_WORK TASK_
Can you give the entries below as a JSON list of strings, one string per line, with blank lines and pictures left out?

Segment Open

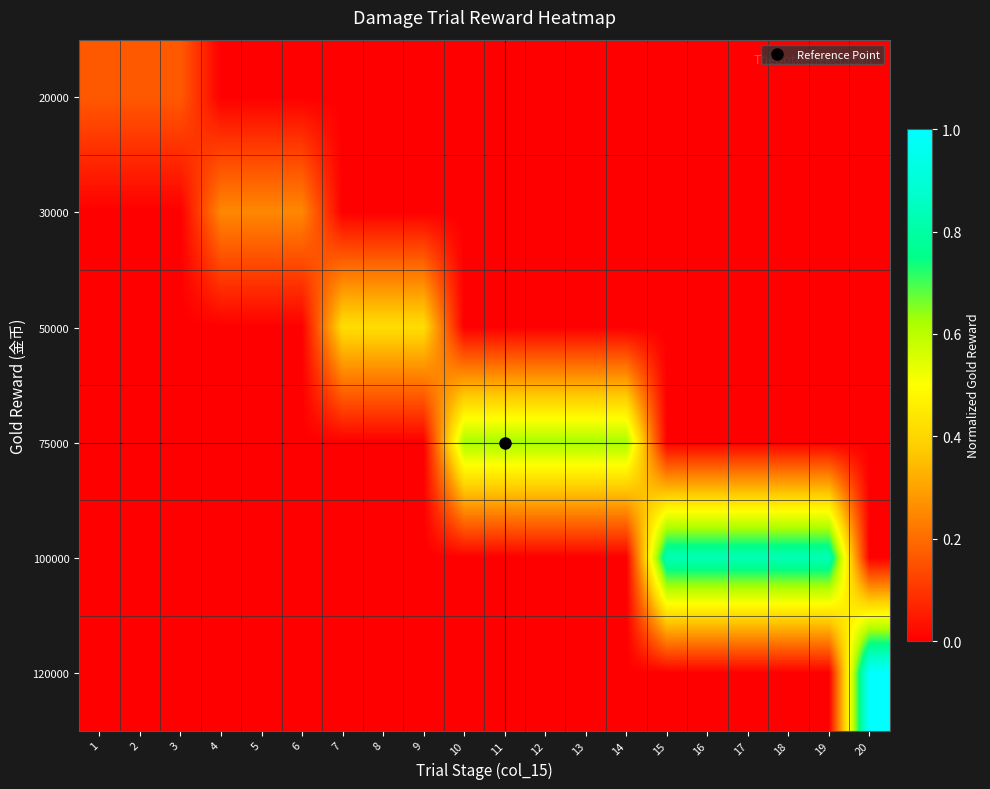

Reading left to right, extract all data points from this chart.

row_0: 0.2	0.2	0.2	0.0	0.0	0.0	0.0	0.0	0.0	0.0	0.0	0.0	0.0	0.0	0.0	0.0	0.0	0.0	0.0	0.0
row_1: 0.0	0.0	0.0	0.2	0.2	0.2	0.0	0.0	0.0	0.0	0.0	0.0	0.0	0.0	0.0	0.0	0.0	0.0	0.0	0.0
row_2: 0.0	0.0	0.0	0.0	0.0	0.0	0.4	0.4	0.4	0.0	0.0	0.0	0.0	0.0	0.0	0.0	0.0	0.0	0.0	0.0
row_3: 0.0	0.0	0.0	0.0	0.0	0.0	0.0	0.0	0.0	0.6	0.6	0.6	0.6	0.6	0.0	0.0	0.0	0.0	0.0	0.0
row_4: 0.0	0.0	0.0	0.0	0.0	0.0	0.0	0.0	0.0	0.0	0.0	0.0	0.0	0.0	0.8	0.8	0.8	0.8	0.8	0.0
row_5: 0.0	0.0	0.0	0.0	0.0	0.0	0.0	0.0	0.0	0.0	0.0	0.0	0.0	0.0	0.0	0.0	0.0	0.0	0.0	1.0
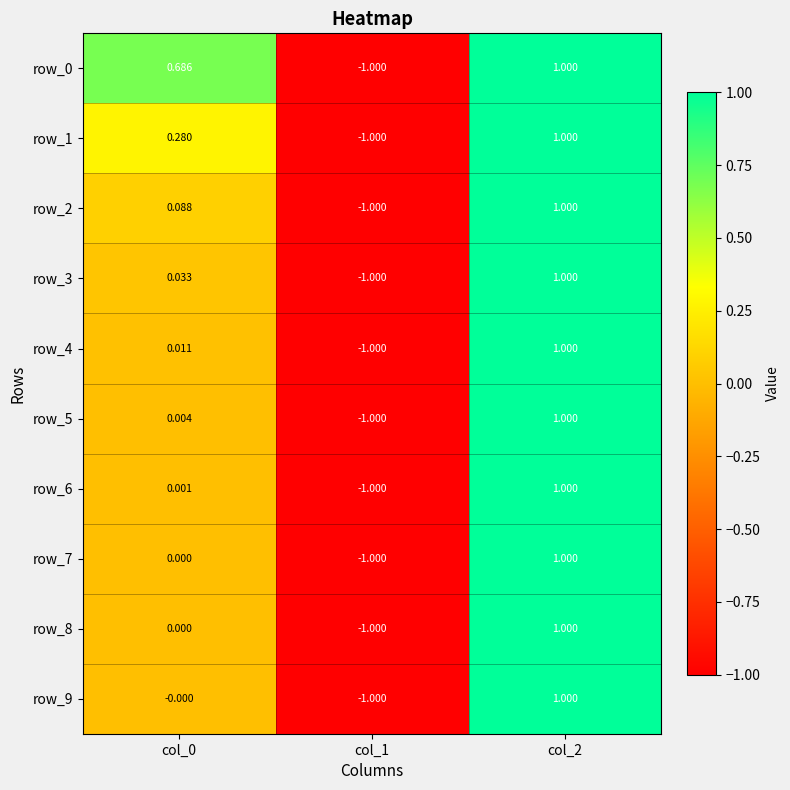

What is the maximum value for row_2?

1.0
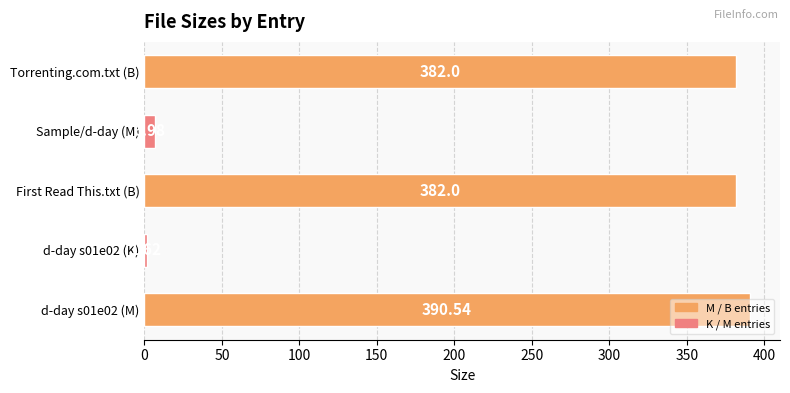

What is the average value?

232.6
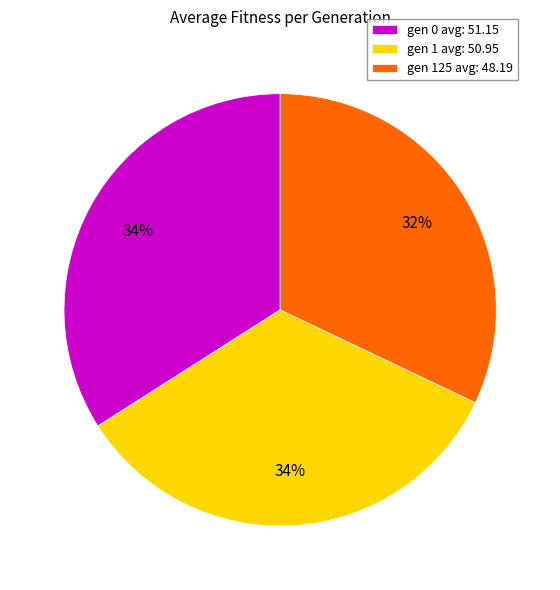

Is there a majority slice in this chart?

No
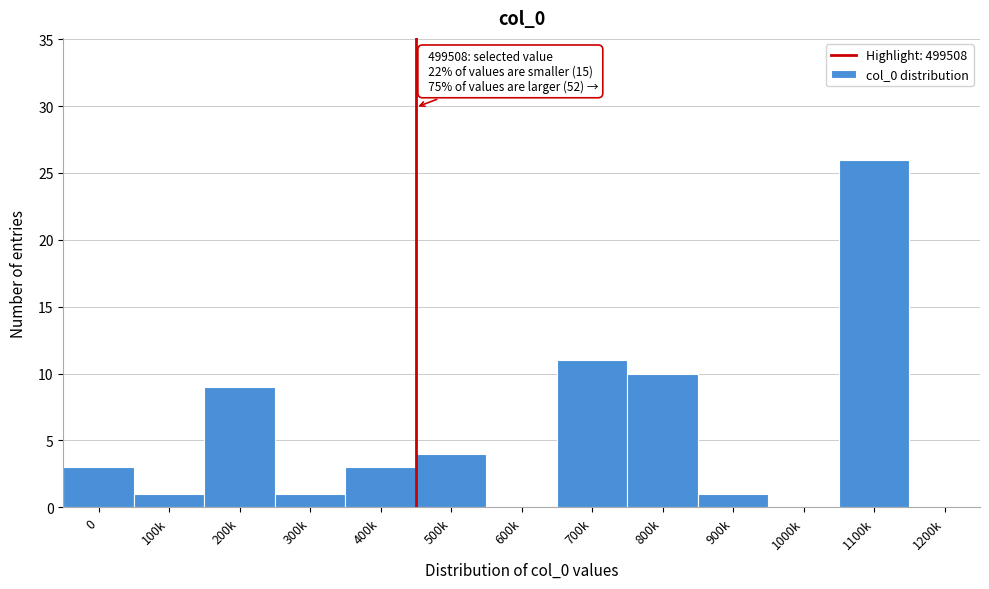

Reading left to right, transcribe all the data shown in this chart.

0=3	100k=1	200k=9	300k=1	400k=3	500k=4	600k=0	700k=11	800k=10	900k=1	1000k=0	1100k=26	1200k=0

Segment Closed

_EXERCISE SOLUTION_
[
  "Reading left to right, extract all data points from this chart.",
  "row_0: 0.2\t0.2\t0.2\t0.0\t0.0\t0.0\t0.0\t0.0\t0.0\t0.0\t0.0\t0.0\t0.0\t0.0\t0.0\t0.0\t0.0\t0.0\t0.0\t0.0",
  "row_1: 0.0\t0.0\t0.0\t0.2\t0.2\t0.2\t0.0\t0.0\t0.0\t0.0\t0.0\t0.0\t0.0\t0.0\t0.0\t0.0\t0.0\t0.0\t0.0\t0.0",
  "row_2: 0.0\t0.0\t0.0\t0.0\t0.0\t0.0\t0.4\t0.4\t0.4\t0.0\t0.0\t0.0\t0.0\t0.0\t0.0\t0.0\t0.0\t0.0\t0.0\t0.0",
  "row_3: 0.0\t0.0\t0.0\t0.0\t0.0\t0.0\t0.0\t0.0\t0.0\t0.6\t0.6\t0.6\t0.6\t0.6\t0.0\t0.0\t0.0\t0.0\t0.0\t0.0",
  "row_4: 0.0\t0.0\t0.0\t0.0\t0.0\t0.0\t0.0\t0.0\t0.0\t0.0\t0.0\t0.0\t0.0\t0.0\t0.8\t0.8\t0.8\t0.8\t0.8\t0.0",
  "row_5: 0.0\t0.0\t0.0\t0.0\t0.0\t0.0\t0.0\t0.0\t0.0\t0.0\t0.0\t0.0\t0.0\t0.0\t0.0\t0.0\t0.0\t0.0\t0.0\t1.0",
  "What is the maximum value for row_2?",
  "1.0",
  "What is the average value?",
  "232.6",
  "Is there a majority slice in this chart?",
  "No",
  "Reading left to right, transcribe all the data shown in this chart.",
  "0=3\t100k=1\t200k=9\t300k=1\t400k=3\t500k=4\t600k=0\t700k=11\t800k=10\t900k=1\t1000k=0\t1100k=26\t1200k=0"
]